Sicko, la critique du dernier Michael Moore

La critique du nouveau film de Michael Moore, Sicko. Cette fois-ci, Moore s’attaque au système de santé américain. Film après film, Moore s’approprie un nouveau sujet pour le traiter à sa manière et y apporter sa vérité en mélangeant investigation, humour et un peu de provoc’. Après les armes à feu, Bush ou les patrons de grands groupes, c’est sur le système de santé américain que Moore met son focus.

Sicko le film

Si l’idée de départ est indiscutable et que, de façon globale, le système de santé ultra individualiste utilisé aux Etats-Unis est à dénoncer, on peut clairement se poser des questions quant aux méthodes utilisées pour arriver aux conclusions énoncées tout au long du film. Durant toute la première partie, on assiste à une démonstration plutôt drôle et rythmée de l’injustice du healthcare américain, n’offrant évidemment aucune garantie aux plus démunis et mettant certaines familles dans des situations dramatiques. Jusque là tout va (presque) bien. Si l’on peut dire.

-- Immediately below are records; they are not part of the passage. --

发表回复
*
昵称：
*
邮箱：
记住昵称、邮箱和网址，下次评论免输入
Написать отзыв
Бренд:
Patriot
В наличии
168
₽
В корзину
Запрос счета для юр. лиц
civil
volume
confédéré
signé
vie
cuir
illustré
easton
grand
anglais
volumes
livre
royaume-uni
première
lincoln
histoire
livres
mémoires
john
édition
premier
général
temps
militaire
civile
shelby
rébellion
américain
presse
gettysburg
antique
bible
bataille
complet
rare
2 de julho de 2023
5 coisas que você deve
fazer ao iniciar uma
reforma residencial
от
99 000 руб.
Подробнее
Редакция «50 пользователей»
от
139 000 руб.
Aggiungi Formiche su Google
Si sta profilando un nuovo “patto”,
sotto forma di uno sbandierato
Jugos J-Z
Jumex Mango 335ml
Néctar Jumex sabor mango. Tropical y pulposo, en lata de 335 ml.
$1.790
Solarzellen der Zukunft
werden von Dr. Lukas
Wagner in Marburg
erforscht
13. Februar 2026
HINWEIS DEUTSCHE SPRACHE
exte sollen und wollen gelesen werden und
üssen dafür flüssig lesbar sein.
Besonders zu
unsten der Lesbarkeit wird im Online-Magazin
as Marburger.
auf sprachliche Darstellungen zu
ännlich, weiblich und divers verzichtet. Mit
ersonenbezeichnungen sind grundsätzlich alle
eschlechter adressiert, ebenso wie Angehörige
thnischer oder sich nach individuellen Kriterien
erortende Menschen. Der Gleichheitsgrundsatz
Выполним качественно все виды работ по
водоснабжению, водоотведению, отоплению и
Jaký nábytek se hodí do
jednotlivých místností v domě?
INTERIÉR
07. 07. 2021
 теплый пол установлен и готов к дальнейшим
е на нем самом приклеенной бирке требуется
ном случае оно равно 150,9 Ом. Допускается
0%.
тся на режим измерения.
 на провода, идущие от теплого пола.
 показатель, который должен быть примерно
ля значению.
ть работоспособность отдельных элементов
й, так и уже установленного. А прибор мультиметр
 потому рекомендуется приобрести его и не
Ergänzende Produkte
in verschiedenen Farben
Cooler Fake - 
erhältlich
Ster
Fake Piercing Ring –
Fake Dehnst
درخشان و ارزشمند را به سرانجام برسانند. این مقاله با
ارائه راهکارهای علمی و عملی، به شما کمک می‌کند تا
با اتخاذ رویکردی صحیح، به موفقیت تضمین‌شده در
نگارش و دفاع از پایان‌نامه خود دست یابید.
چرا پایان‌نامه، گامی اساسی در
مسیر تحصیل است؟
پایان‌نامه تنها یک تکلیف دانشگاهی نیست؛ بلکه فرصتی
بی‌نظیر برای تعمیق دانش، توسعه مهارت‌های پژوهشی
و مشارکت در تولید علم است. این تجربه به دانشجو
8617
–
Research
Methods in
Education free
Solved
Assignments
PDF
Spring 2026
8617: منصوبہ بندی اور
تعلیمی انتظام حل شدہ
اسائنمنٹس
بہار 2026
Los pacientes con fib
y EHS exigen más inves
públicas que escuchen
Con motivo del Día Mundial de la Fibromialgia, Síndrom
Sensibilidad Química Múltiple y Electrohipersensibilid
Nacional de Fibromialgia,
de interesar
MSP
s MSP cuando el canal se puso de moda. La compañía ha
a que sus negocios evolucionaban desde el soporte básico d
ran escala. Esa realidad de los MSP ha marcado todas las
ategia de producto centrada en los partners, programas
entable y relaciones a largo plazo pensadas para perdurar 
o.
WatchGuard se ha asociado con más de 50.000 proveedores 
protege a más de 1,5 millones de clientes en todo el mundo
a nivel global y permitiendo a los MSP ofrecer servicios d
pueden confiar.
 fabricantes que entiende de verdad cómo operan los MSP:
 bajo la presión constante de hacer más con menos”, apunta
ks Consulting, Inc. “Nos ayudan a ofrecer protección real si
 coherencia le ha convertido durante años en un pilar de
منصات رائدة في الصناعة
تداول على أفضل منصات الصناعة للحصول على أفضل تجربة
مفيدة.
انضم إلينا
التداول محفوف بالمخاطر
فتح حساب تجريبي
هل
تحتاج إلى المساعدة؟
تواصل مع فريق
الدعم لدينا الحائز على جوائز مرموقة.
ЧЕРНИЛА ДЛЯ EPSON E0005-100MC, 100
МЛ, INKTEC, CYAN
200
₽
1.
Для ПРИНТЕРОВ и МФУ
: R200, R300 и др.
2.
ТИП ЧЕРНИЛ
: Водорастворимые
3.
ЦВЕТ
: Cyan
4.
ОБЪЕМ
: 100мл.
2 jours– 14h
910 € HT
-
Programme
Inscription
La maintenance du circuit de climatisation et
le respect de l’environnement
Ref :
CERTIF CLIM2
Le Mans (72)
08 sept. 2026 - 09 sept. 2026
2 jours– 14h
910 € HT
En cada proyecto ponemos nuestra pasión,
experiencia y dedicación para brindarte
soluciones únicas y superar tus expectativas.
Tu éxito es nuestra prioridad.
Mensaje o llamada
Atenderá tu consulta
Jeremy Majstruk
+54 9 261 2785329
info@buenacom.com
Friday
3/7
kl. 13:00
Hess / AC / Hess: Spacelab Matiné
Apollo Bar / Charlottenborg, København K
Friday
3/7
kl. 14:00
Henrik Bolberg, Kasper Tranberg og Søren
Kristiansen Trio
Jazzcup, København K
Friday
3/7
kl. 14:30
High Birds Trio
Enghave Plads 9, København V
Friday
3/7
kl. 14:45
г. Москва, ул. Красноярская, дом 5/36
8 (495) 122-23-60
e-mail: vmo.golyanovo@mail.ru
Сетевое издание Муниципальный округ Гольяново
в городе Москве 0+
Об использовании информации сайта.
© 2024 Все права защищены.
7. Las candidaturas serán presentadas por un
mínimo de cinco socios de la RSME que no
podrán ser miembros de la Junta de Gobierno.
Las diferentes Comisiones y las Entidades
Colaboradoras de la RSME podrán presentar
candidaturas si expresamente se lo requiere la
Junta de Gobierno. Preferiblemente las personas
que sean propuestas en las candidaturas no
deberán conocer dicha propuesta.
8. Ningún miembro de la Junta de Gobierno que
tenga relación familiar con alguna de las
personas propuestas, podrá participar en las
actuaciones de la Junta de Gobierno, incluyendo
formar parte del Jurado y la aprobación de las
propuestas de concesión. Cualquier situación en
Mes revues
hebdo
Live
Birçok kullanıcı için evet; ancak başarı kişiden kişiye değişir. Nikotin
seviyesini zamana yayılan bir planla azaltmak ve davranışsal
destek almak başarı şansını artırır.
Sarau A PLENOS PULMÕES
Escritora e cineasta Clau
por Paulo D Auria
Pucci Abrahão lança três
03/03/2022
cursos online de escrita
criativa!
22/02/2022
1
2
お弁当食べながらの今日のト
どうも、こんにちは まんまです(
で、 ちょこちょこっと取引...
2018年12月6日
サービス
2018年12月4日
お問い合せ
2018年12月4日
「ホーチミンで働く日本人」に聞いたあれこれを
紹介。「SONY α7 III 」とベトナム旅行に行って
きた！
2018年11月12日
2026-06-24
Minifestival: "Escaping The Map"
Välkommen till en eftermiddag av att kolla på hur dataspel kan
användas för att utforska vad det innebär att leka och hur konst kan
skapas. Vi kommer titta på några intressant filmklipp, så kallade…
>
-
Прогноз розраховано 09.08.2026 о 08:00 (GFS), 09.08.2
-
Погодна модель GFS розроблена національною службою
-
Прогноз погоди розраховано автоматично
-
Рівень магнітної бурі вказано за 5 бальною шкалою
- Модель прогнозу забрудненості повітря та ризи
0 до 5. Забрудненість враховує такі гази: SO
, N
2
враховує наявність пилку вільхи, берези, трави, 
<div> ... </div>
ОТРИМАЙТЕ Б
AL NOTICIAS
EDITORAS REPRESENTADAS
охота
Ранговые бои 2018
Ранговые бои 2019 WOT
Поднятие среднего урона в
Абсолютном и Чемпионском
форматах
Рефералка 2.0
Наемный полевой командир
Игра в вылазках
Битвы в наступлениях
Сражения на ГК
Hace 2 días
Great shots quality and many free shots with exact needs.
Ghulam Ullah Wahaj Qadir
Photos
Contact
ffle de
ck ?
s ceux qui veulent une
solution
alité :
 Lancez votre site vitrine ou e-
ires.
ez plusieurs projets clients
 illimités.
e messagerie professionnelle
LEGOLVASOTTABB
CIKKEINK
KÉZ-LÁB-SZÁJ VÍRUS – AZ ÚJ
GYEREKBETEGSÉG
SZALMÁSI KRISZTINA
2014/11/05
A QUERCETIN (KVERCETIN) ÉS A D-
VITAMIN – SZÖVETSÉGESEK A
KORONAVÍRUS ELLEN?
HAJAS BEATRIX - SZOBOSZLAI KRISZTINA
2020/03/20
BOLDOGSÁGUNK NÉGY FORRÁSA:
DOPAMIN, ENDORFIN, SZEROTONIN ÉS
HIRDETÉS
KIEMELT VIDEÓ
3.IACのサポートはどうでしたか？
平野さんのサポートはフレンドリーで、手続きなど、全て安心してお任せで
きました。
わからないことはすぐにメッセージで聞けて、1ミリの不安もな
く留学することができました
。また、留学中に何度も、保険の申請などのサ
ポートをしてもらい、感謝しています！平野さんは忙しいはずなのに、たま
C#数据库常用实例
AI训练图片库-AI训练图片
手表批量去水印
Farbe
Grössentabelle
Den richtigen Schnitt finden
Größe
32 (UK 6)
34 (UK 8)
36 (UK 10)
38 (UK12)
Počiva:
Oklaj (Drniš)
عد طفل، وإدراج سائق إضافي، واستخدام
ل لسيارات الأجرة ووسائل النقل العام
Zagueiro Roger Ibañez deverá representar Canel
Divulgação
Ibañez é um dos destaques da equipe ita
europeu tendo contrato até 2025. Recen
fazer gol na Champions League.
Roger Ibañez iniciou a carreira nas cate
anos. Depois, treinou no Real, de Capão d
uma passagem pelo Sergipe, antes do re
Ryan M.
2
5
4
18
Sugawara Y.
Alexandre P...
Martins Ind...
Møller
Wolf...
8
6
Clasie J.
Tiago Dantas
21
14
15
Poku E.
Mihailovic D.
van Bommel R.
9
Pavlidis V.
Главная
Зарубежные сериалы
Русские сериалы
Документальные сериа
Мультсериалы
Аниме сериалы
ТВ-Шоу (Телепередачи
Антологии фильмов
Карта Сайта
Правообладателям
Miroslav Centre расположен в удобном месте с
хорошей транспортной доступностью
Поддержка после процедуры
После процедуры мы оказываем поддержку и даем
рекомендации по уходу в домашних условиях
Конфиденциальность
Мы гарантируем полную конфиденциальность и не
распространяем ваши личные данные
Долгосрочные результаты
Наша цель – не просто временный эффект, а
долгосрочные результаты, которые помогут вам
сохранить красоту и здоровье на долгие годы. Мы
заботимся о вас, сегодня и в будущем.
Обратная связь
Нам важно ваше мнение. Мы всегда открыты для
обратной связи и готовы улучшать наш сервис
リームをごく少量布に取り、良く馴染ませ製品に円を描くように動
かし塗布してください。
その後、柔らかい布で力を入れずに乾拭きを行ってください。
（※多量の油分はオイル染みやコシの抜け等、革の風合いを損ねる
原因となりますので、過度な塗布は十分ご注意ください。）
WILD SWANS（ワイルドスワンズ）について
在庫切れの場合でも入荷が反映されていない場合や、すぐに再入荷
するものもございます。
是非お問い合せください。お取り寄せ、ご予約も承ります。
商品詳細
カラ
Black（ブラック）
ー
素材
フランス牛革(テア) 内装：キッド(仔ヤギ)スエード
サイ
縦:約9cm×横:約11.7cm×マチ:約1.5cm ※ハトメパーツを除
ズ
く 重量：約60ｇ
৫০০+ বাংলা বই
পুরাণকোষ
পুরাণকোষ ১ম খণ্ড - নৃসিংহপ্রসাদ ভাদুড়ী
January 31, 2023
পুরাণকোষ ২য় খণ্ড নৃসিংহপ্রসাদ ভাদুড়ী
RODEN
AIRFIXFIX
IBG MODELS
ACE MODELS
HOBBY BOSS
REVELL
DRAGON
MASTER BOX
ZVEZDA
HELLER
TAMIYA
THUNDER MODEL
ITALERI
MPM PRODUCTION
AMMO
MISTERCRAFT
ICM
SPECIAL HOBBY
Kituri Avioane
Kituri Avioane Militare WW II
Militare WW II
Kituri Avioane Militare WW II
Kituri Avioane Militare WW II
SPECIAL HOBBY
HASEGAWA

Michael Moore décide alors de voyager pour voir un peu ce qu’il se passe au delà des frontières américaines. Le problème est qu’il a visiblement poussé son investigation le temps d’un week-end, rendant ainsi son enquète “de fond” aussi précise qu’un micro-trottoir au journal de 13 heures de TF1. Le manichéisme manifeste devient vraiment ridicule, surtout lorsque le cas de la France est abordé. La situation décrite semble alors complètement irréaliste et clairement fausse. On y apprend par exemple que les places dans les crèches pullulent, qu’on vient faire notre lessive après un accouchement et que le bienfait de tout cela vient des gentils syndicats qui font peur aux politiques. Euh ?

Le dilemme du spectateur, après cette démonstration, va être d’accorder sa confiance à Moore pour les sujets qu’il ne maîtrise pas (en l’occurence la situation étrangère). Se rapprochant de plus en plus d’un divertissement sentimentaliste et à la limite du voyeurisme, l’abus d’argument un peu trop généraliste pour ettayer maladroitement son propos, dessert plutôt le combat, pourtant très nécessaire et légitime, que Moore s’était mis en tête de mener. A voir donc, pourquoi pas, mais avec un esprit critique allumé, en évitant surtout de prendre pour argent comptant ce docu-tissement bourré de défauts.